- DESCRIPTION OF THE TASK
For the data below, retype word for word the lines from the one containing "thumb mcp: (350, 288)" through the one containing "index tip: (336, 229)"; drop the pictures.

- WORKING DATA
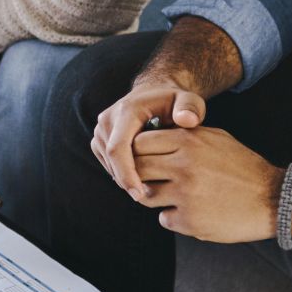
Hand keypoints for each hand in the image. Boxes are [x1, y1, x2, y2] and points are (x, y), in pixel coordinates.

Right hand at [91, 83, 206, 199]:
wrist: (154, 93)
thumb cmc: (174, 102)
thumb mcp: (188, 101)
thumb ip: (191, 108)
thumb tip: (187, 120)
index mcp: (127, 111)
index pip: (118, 148)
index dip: (127, 174)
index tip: (140, 194)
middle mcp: (108, 119)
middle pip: (111, 159)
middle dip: (126, 180)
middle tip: (147, 198)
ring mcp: (101, 129)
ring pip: (108, 163)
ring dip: (124, 178)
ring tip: (147, 187)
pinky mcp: (100, 138)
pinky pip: (107, 162)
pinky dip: (120, 173)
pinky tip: (139, 177)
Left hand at [132, 126, 281, 242]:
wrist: (273, 199)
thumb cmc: (242, 166)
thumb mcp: (215, 138)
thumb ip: (184, 134)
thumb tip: (153, 135)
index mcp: (188, 141)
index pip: (140, 142)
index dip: (137, 150)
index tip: (142, 157)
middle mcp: (183, 166)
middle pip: (137, 168)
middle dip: (138, 174)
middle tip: (148, 178)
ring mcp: (185, 195)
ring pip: (145, 195)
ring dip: (153, 196)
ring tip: (171, 195)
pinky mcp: (189, 221)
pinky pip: (164, 218)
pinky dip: (173, 217)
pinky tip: (191, 211)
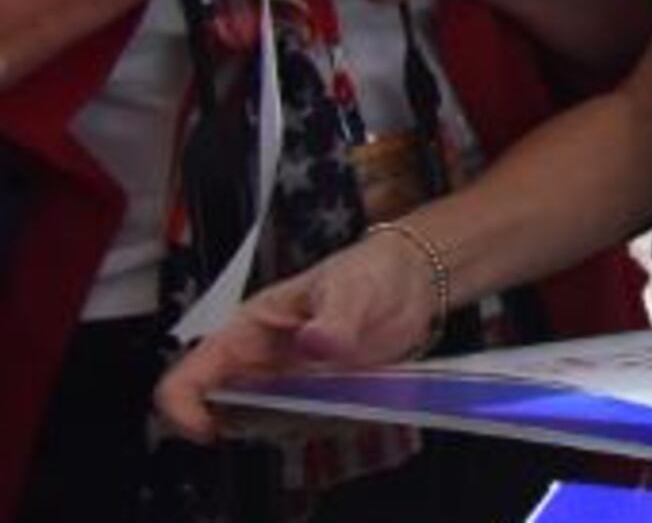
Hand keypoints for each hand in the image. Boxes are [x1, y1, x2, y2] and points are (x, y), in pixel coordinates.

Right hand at [152, 232, 442, 438]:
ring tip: (341, 394)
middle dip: (254, 424)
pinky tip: (356, 401)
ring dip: (297, 426)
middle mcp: (258, 366)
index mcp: (245, 333)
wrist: (415, 282)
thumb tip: (316, 342)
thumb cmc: (368, 271)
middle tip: (304, 408)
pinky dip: (327, 426)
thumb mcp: (350, 288)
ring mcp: (287, 387)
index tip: (209, 431)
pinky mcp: (318, 401)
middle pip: (222, 414)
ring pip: (266, 428)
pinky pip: (308, 428)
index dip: (184, 410)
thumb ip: (334, 319)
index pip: (188, 377)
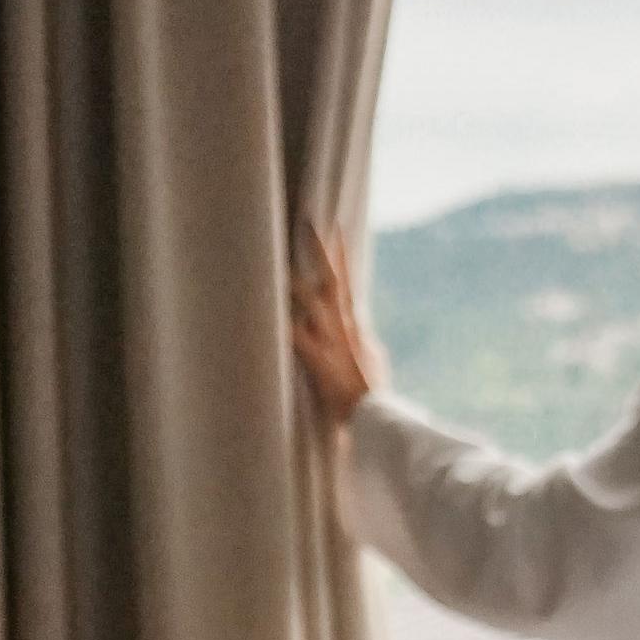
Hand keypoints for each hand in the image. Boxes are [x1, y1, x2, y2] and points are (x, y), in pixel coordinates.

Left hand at [289, 230, 381, 431]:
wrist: (375, 417)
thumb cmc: (373, 395)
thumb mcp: (373, 358)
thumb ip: (361, 336)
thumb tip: (359, 320)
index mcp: (355, 326)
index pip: (346, 283)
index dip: (341, 256)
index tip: (336, 229)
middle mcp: (343, 327)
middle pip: (332, 280)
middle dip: (321, 250)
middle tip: (311, 222)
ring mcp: (331, 341)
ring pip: (312, 301)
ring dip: (295, 281)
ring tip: (275, 257)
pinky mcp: (318, 360)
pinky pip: (295, 336)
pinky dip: (281, 322)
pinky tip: (264, 306)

- YOUR SOLUTION
thumb mcp: (350, 288)
ring mcp: (287, 387)
index tip: (209, 431)
pinky mcp: (318, 401)
middle pip: (222, 414)
ring pip: (266, 428)
pinky pip: (308, 428)
index dip: (184, 410)
thumb ip: (334, 319)
index pip: (188, 377)
Hand keypoints for each hand in the image. Boxes are [x1, y1, x2, y2] and points are (x, y), in pixel coordinates.

Left hand at [289, 230, 381, 431]:
wrist: (375, 417)
thumb cmc: (373, 395)
thumb mcp: (373, 358)
thumb ip: (361, 336)
thumb tip: (359, 320)
index mcp: (355, 326)
index pip: (346, 283)
index dip: (341, 256)
index tip: (336, 229)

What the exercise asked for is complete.